Valutato nell’arco dei due anni, il lavoro del ds è andato in crescendo. Certo, non sono mancati i passaggi a vuoto: un anno fa i vari Gozzi, Finotto e Zarate; stavolta i flop Canotto e Forte. Ma il dato di fatto è che, rinnovando anche Meroni e Voca, il Cosenza di domani partirebbe da un undici titolare quasi accettabile: Micai; Venturi Camporese Meroni; Martino Florenzi Calò Voca D’Orazio; Tutino Marras. Chiaro, ci sono quattro over 30 e la coppia d’attacco finale è una boutade, ma è molto più di quel che siamo stati abituati a vedere.

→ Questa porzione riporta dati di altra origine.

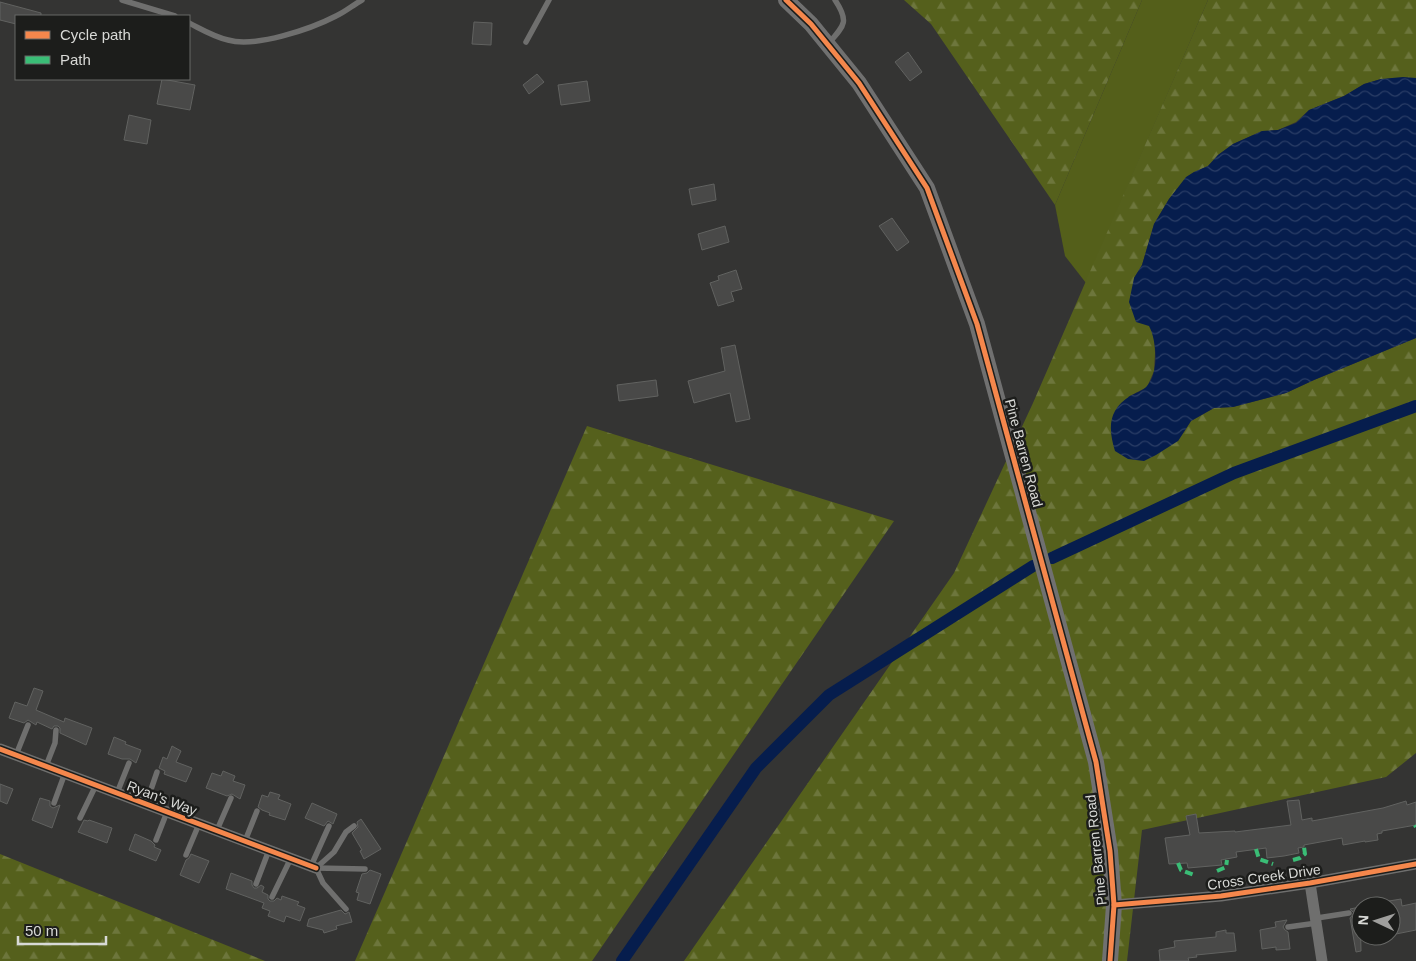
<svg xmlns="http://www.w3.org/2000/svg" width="1416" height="961" viewBox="0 0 1416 961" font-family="Arial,sans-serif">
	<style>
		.green { fill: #545f1a }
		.forest { fill: url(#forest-firs) }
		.water { fill: url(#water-waves) }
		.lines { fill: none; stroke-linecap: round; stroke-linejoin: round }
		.canal { stroke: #061d4d; stroke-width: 12 }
		.building { fill: #494948; stroke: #616260 }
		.lane { stroke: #6f6f6e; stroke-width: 5.5 }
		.street { stroke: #6f6f6e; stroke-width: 11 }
		.secondary { stroke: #707070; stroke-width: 16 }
		.quiet { stroke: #3abd76; stroke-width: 4; stroke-dasharray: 8 4; stroke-linecap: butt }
		.cycleway-casing { stroke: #1c1d1b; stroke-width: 8 }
		.cycleway { stroke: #f5874c; stroke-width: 5 }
		.labels { text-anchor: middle; stroke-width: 5; stroke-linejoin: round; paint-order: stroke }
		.street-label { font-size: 14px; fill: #d8d9d6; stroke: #1c1d1b }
	</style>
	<defs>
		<pattern id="forest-firs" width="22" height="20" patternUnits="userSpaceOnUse" patternTransform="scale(1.25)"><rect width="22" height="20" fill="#55601c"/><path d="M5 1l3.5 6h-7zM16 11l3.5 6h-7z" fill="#6d763c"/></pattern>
		<pattern id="water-waves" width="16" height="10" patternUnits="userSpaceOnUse" patternTransform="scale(1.25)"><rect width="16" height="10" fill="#061d4d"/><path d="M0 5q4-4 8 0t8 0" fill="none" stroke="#2a3d66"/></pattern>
	</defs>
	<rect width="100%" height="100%" fill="#343433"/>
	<path class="green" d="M1142,0H1208L1086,283L1065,256L1055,205Z"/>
	<g class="forest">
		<path d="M904,0H1142L1055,205L931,24Z"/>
		<path d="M1208,0H1416V78L1381,79L1364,84L1344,96L1309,110L1296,122L1278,130L1262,131L1233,144L1218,155L1208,166L1194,172L1187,177L1169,199L1154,224L1142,265L1134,278L1154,336L1155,353L1154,371L1147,387L1128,397L1178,441L1191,421L1214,408L1233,407L1286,393L1314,380L1416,338V753L1386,777L1142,830L1127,961H684L954,573L1033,403Z"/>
		<path d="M587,426L894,521L592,961H355Z"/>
		<path d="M0,854L265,961H0Z"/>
	</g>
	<path class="water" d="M1403,77L1416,78V338L1314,380L1286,393L1233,407L1214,408L1191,421L1178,441L1156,455L1144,461L1128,459L1115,451C1108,428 1108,410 1130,396C1135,393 1143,391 1147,386C1159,373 1157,341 1149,326L1136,322L1129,302L1134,278L1142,265L1154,224L1169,199L1186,177L1194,172L1208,166L1218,155L1233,144L1262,131L1278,130L1296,123L1309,110L1344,96L1364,84L1381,79Z"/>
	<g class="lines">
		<g class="canal">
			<path d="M1052,558L1234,473L1416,406"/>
			<path d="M622,961L756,768L829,695L1033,566"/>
		</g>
	</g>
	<g class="building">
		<path d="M0,2L41,13V16H16V24L0,20Z"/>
		<path d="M474,22L492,23L491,45L472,44Z"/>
		<path d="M908,52L922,72L910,81L895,62Z"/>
		<path d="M537,74L544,82L529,94L523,85Z"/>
		<path d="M162,79L195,85L190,110L157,104Z"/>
		<path d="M587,81L590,101L561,105L558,85Z"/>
		<path d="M129,115L151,120L147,144L124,140Z"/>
		<path d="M714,184L716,200L692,205L689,189Z"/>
		<path d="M892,218L909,242L897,251L879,226Z"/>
		<path d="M725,226L729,242L702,250L698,234Z"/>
		<path d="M736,270L742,289L731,292L734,301L718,306L710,283L719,280L718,276Z"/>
		<path d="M735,345L750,419L736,422L730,393L694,403L688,381L725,371L721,348Z"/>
		<path d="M656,380L658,396L619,401L617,385Z"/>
		<path d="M34,688L43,691L36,710L64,722L65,718L92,728L86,745L60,733V728L58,726H54L52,729L37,722L36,725L28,720L24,723L9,718L15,702L27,706Z"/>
		<path d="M114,737L126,742L125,744L141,750L136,763L130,759H122L108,754Z"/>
		<path d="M172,746L181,751L176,762L192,768L186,782L164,774L165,771L159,768L163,757L167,759Z"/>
		<path d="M223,771L235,776L233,781L245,785L240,799L232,794L227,796L206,788L212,773L221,776Z"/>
		<path d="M0,784L13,789L7,804L0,801Z"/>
		<path d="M270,792L280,795L278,799L291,804L285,820L269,815L270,813L262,810L258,807L262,795L268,797Z"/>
		<path d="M40,798L50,801V806L53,808L60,805L52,828L32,820Z"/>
		<path d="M1299,800L1302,820L1312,818V821L1383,808L1406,801L1407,805L1416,802V825L1382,831V833L1377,834L1378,840L1365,842V841L1343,845L1342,838L1304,845V847L1298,848L1299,853L1284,856L1267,858L1266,848L1236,852L1237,857L1221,860L1222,865L1188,868L1187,863L1169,864L1165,838L1190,835L1186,816L1196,814L1199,833L1235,831V832L1291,825L1287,801Z"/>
		<path d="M312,803L337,814L333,824L328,821L324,826L305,818Z"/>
		<path d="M361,819L381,849L364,859L360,851L362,850L352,833L358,827L357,822Z"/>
		<path d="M84,820L88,821L89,820L112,828L107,843L78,832Z"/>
		<path d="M135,834L151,841L155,845L154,847L161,850L156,861L129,850Z"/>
		<path d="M191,854L209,861L199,883L180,875L186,860L189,858Z"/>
		<path d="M370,870L381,874L370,904L357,900L359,893L356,892L362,874L367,873Z"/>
		<path d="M231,873L252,881V885L254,888H257L261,885L264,887L262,892L268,895V899L270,901H274L277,898L281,900L282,896L299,902L297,905L305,908L300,921L286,916L284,922L268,916L270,911L262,908L264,903L226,889Z"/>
		<path d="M1401,899L1402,906L1416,903V930L1396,934L1389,901Z"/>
		<path d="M1360,907L1361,951L1356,952L1350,918L1354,913L1350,909Z"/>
		<path d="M341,910L345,914L349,912L352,922L336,926L337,929L324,933L323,930L307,926L309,919Z"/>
		<path d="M1287,920L1283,927L1285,930L1288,932L1290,949L1276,950V947L1262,949L1260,930L1276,927L1275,922Z"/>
		<path d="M1226,930V933H1234L1236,951L1196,955L1197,957L1188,958L1189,961H1160L1159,950L1175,947L1174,941L1216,937V932Z"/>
	</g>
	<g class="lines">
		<g class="lane">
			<path d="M122,0L175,16"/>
			<path d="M189,23C201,29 214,37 228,40C255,48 311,29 336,16C345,12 353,5 362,0"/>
			<path d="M526,42L549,0"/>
			<path d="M829,43C845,25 849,21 835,0"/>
			<path d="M16,755L28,725"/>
			<path d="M46,766L55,743L56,730"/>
			<path d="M117,793L129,763"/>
			<path d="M54,803L65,773"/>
			<path d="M146,804L157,772"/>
			<path d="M80,818L96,785"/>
			<path d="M217,830L231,798"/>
			<path d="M156,840L167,812"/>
			<path d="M245,841L257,811"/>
			<path d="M186,855L199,824"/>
			<path d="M311,866L329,826"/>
			<path d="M316,868L334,852L346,832L354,826"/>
			<path d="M316,868L323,883L346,909"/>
			<path d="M316,868L365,869"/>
			<path d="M256,884L269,850"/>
			<path d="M272,897L291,858"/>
			<path d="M1317,918L1349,913"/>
			<path d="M1288,927L1317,923"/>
		</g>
		<g class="street">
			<path d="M0,749L316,868"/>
			<path d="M1310,883L1322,961"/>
			<path d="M1114,905L1221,896L1310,883L1416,864"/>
		</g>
		<path class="secondary" d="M786,0L811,24L859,83L927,188L977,324L1096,762L1110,851L1114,905L1110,961"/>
		<g class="quiet">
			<path d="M1415,825L1416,827"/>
			<path d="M1256,849L1259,859L1273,864"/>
			<path d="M1293,860L1300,858L1305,854L1304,847"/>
			<path d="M1178,863L1181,870L1194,875"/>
			<path d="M1217,871L1226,867L1227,860"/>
		</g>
		<g class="cycleway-casing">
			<g id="cycleway">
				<path d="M786,0L811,24L859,83L927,188L977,324L1096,762L1110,851L1114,905L1110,961"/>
				<path d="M0,749L316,868"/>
				<path d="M1114,905L1221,896L1310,883L1416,864"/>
			</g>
		</g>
		<use href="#cycleway" class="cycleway"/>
	</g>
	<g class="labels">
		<g class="street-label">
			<text transform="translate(1024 453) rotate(75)" y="5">Pine Barren Road</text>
			<text transform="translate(162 798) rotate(21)" y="5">Ryan's Way</text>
			<text transform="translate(1096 850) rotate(-96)" y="5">Pine Barren Road</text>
			<text transform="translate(1264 877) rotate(-8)" y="5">Cross Creek Drive</text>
		</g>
	</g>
	<rect x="15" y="15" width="175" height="65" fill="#1c1d1b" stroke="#676866"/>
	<rect x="25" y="31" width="25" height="8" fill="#f5874c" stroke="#676866"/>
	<text x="60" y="40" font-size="15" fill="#d8d9d6">Cycle path</text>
	<rect x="25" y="56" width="25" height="8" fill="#3abd76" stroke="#676866"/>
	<text x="60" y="65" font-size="15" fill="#d8d9d6">Path</text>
	<g transform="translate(1376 921) rotate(274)"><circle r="24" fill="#1c1d1b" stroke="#676866"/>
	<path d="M0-4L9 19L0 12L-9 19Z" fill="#9f9f9d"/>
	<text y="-8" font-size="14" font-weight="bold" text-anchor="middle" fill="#d8d9d6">N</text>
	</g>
	<path d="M18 936v8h88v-8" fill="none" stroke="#d8d9d6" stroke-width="2.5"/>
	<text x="25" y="936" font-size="15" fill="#d8d9d6" stroke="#1c1d1b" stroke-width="4" paint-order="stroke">50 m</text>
</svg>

Inoltre credo che a Zuccon non farebbe male un’altra stagione in B e che Mazzocchi e Antonucci, a certe condizioni, non siano irraggiungibili. Senza dimenticare che tra le retrocesse in C ci sarà parecchio da pescare. Ce n’è abbastanza per trattenere Gemmi, dare continuità al suo lavoro e impostare con Viali la prossima stagione.

Alta fedeltà si chiude con Rob Gordon che fa una roba del secolo scorso, ovvero registra una musicassetta per Laura, la sua ragazza. Conosco i suoi gusti e cercherò di farla felice, spiega, e per la prima volta, so di poterci riuscire. Il tempismo è (quasi) tutto nella vita e io esco da questa stagione con un dubbio e una certezza. Il dubbio è: quando ci ricapiterà un’occasione per disputare i playoff, come avrebbe potuto accadere quest’anno? La certezza è che mai come adesso sarebbe possibile costruire una squadra ambiziosa. Chi può, ne tragga le conseguenze.